Backing Up Data¶
With the exception of home directories, the Savio filesystem is not backed up. Given that data is generally stored in non-backed-up scratch and condo storage, we have developed some guidance on approaches for backing up or archiving your data to the cloud.
Note that we expect that non-data files, such as code and configuration files would generally be protected by having copies elsewhere, such as on GitHub or your own machine(s).
Note that "backing up" up one's data can take several forms. Here we mean making a protection copy in case the data on Savio becomes lost, corrupted, or otherwise unavailable. The question of how often to make these copies is a matter of the comfort (and budget) of the research project. A similar variant of this would be making an archive copy of data that needs to be retained but only accessed infrequently, if at all. Cloud storage is a good solution for these needs. More traditionally, backup means regularly saving changes made to files by using backup software, such as Time Machine, that records the differences and stores these incrementally in a manner that allows retrieval at any point in time. At this time, campus offers no officially sanctioned vendor services for this type of backup.

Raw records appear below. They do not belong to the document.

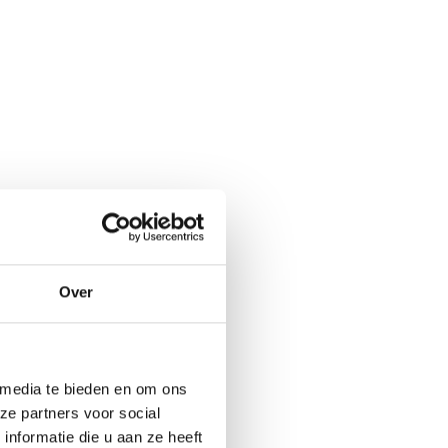
Over
 media te bieden en om ons
ze partners voor social
nformatie die u aan ze heeft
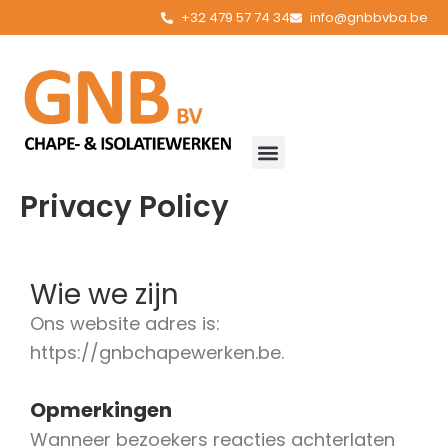
Spring
de
+32 479 57 74 34
info@gnbbvba.be
naar
inhoud
de
inhoud
Privacy Policy
Wie we zijn
Ons website adres is:
https://gnbchapewerken.be.
Opmerkingen
Wanneer bezoekers reacties achterlaten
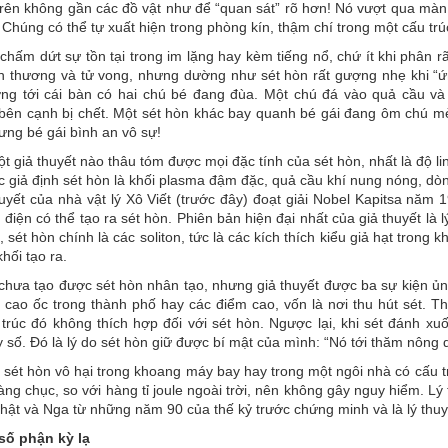
 trên không gần các đồ vật như để “quan sát” rõ hơn! Nó vượt qua mà
 Chúng có thể tự xuất hiện trong phòng kín, thậm chí trong một cấu tr
chấm dứt sự tồn tại trong im lặng hay kèm tiếng nổ, chứ ít khi phân 
n thương và tử vong, nhưng dường như sét hòn rất gượng nhẹ khi “ứ
ng tới cái bàn có hai chú bé đang đùa. Một chú đá vào quả cầu và
bên cạnh bị chết. Một sét hòn khác bay quanh bé gái đang ôm chú mè
ng bé gái bình an vô sự!
 giả thuyết nào thâu tóm được mọi đặc tính của sét hòn, nhất là độ l
 giả định sét hòn là khối plasma đậm đặc, quả cầu khí nung nóng, dòn
huyết của nhà vật lý Xô Viết (trước đây) đoạt giải Nobel Kapitsa nă
 điện có thể tạo ra sét hòn. Phiên bản hiện đại nhất của giả thuyết là 
 sét hòn chính là các soliton, tức là các kích thích kiểu giả hạt trong 
khối tạo ra.
hưa tạo được sét hòn nhân tạo, nhưng giả thuyết được ba sự kiện ủng
 cao ốc trong thành phố hay các điểm cao, vốn là nơi thu hút sét. T
 trúc đó không thích hợp đối với sét hòn. Ngược lại, khi sét đánh x
 số. Đó là lý do sét hòn giữ được bí mật của mình: “Nó tới thăm nông d
 sét hòn vô hại trong khoang máy bay hay trong một ngôi nhà có cấu tr
àng chục, so với hàng tỉ joule ngoài trời, nên không gây nguy hiểm. L
Nhật và Nga từ những năm 90 của thế kỷ trước chứng minh và là lý thuy
ố phận kỳ lạ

Researchers are on their own to arrange for traditional backup services of this type, though information security and procurement policies apply.
Note that given the availability of scratch and condo storage, we don’t anticipate that users will need to be regularly moving data back and forth to cloud or other storage during the course of computations.
Also note that cloud storage can have minimum time charges, so frequent backup of files that are changing regularly can end up incurring multiple charges for the same file [link to more details in new RDM doc under development].
Archive backup¶
For archive-level backup, we recommend Glacier Deep Archive, which is a storage tier in Amazon’s S3 storage system. Archive-level backup involves backing up material that you never expect to have to retrieve, such as in the case of accidental deletion by a user or data loss on the Savio filesystem.
One can use Globus to copy data to AWS as needed and the Globus timer service to automate backups to occur at a regular interval.
Our Research Data Management documentation provides details of setting up AWS and Globus for backups.
Cold or warm backup¶
For data that you expect to retrieve occasionally, that you may need to save for a short period of time, or where files may change regularly (but note Wasabi has minimum charges), we recommend Wasabi. This would be suitable for data that you need to remove from scratch because you are not actively computing with it, or backing up files in more active use than those suitable for archive-level backup.
One can use Globus to copy data to Wasabi as needed and the Globus timer service to automate backups to occur at a regular interval.
Our Research Data Management documentation provides details of setting up Wasabi and Globus for backups.